The Madhouse is under new management.
NASCAR announced Thursday that they have taken over as the lessee of Bowman-Gray Stadium in Winston-Salem North Carolina.
The stadium was built in 1937 during the height of the Great Depression in part to provide jobs. The first football game was played there in 1938 and a horse track was added soon after.
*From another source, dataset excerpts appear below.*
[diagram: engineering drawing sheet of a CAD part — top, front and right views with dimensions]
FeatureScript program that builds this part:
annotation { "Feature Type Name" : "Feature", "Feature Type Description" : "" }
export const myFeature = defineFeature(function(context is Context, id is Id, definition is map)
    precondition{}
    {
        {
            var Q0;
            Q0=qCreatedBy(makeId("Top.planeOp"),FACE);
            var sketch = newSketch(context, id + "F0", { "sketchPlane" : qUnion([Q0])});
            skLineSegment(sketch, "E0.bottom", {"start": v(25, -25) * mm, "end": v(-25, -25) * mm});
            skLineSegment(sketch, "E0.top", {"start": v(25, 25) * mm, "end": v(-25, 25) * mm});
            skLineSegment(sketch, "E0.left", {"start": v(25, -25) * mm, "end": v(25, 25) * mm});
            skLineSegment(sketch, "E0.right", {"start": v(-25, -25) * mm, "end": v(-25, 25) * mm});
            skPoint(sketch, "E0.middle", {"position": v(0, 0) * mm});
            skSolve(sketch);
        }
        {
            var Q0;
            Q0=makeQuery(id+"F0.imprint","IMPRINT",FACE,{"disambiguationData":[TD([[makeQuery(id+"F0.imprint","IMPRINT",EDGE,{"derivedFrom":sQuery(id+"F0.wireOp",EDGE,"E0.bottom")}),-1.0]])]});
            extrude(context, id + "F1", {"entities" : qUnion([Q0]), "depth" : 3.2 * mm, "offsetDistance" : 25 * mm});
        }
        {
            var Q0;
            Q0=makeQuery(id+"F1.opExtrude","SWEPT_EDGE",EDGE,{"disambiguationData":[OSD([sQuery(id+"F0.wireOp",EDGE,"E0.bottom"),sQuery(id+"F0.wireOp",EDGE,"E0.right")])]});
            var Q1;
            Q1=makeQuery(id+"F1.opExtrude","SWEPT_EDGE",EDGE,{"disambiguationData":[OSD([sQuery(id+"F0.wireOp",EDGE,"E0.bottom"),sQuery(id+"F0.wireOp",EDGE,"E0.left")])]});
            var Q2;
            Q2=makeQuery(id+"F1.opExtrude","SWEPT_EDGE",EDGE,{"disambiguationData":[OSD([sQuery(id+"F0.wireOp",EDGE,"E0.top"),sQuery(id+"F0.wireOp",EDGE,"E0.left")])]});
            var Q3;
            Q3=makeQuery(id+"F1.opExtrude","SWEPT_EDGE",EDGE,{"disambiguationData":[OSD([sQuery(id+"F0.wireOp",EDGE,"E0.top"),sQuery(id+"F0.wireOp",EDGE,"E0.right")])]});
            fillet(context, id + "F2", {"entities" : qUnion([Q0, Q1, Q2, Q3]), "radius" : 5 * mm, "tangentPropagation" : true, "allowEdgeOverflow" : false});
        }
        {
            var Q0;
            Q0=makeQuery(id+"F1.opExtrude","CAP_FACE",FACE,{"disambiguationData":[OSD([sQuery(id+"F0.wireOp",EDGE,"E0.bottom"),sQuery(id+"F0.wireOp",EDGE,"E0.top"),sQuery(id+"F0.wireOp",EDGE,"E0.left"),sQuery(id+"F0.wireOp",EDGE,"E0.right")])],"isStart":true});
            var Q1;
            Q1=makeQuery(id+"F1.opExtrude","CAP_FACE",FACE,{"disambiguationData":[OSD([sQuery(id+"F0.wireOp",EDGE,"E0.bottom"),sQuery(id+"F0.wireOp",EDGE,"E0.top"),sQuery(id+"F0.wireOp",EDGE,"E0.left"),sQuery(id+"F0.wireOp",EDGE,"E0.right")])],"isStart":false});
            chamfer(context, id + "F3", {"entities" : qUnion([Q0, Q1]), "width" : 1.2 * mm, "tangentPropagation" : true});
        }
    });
That 0.250 dirt oval had its first auto racing starting in 1939, and the track was paved in 1947.
NASCAR was formed in 1947 and the first NASCAR sanctioned race was held at Bowman-Gray in 1949. It became the first paved track NASCAR raced on and the first to hold weekly races for the series.
Through the years the Stadium has become known as the Madhouse for the intense racing that happens on the quarter mile and morphed out of the qualifying format used in the 1950s known as a “mad scramble.” It has a capacity of 17,000 and is nearly always filled to capacity during the racing season in the summer when it holds races that are part of the Whelen All-American Series.
Bowman Gray hosted several NASCAR K&N Pro Series East Series races from 2011 to 2015. Ben Kennedy, great grandson of Bill France Sr., won an East Series race there in 2013. Other winners include two-time NASCAR Truck Series champion Ben Rhodes and NASCAR Cup Series driver Corey Lajoie.
“As NASCAR’s first weekly racetrack, Bowman Gray Stadium holds a special place in the history of our sport,” said Kennedy, now senior vice president, Racing Development and Strategy, for NASCAR. “We are grateful to the Hawkins family’s multi-generational legacy of leadership at this historic track, and we’re thrilled to oversee racing at one of the crown jewels in NASCAR Regional. We look forward to leading the racing operations of the facility in partnership with the City of Winston-Salem to preserve the history and legacy of the racetrack for the next generation of fans and racers.”
The City of Winson-Salem has owned the track since it was built and leased it out. NASCAR acquired the current lessee Winston-Salem Speedway, Inc., and will now take over that role and manage racing operations under the lease with the City of Winston-Salem that runs through Dec. 2050.
“Bowman Gray Racing has been a part of the fabric of Winston Salem for many years. In fact, some attribute NASCAR’s beginning to the races held at Bowman Gray Stadium,” said City of Winston-Salem Mayor Allen Joines. “It is for that and other reasons that the City of Winston Salem is delighted that NASCAR is acquiring Winston-Salem Speedway Inc. I am doubly happy that NASCAR has committed to the continuance of the weekly races at the stadium, that are so popular with our citizens and visitors.”
Austin Shuford has been named the new general manager of racing operations for Bowman Gray Stadium. Shuford has worked with Track Enterprises’ Nashville Fairgrounds Speedway, where he annually promoted and managed 25 events a year at more than 15 racetracks throughout the south and Midwest since 2020.
In October 2021 NASCAR staged a tire test at the Stadium with the Cup series Next Gen car marking the return of that series to the track for the first time since 1971. The test was in preparation for the 2022 Clash at the L.A. Coliseum which has a similar configuration.
Now that NASCAR is managing the track operations, and with the contract for the Clash at the L.A. Coliseum has expired, the speculation now turns to a return of the NASCAR Cup series in competition there in 2024, perhaps as a pre-season event like the Clash. Though the weather may not rival that in Los Angeles in February, the average high temperature there is 69 degrees, while Winston-Salem’s is 53 degrees, NASCAR has shown that not only can they hold an event on a track like that of Bowman-Gray, but they certainly aren’t afraid to take a chance.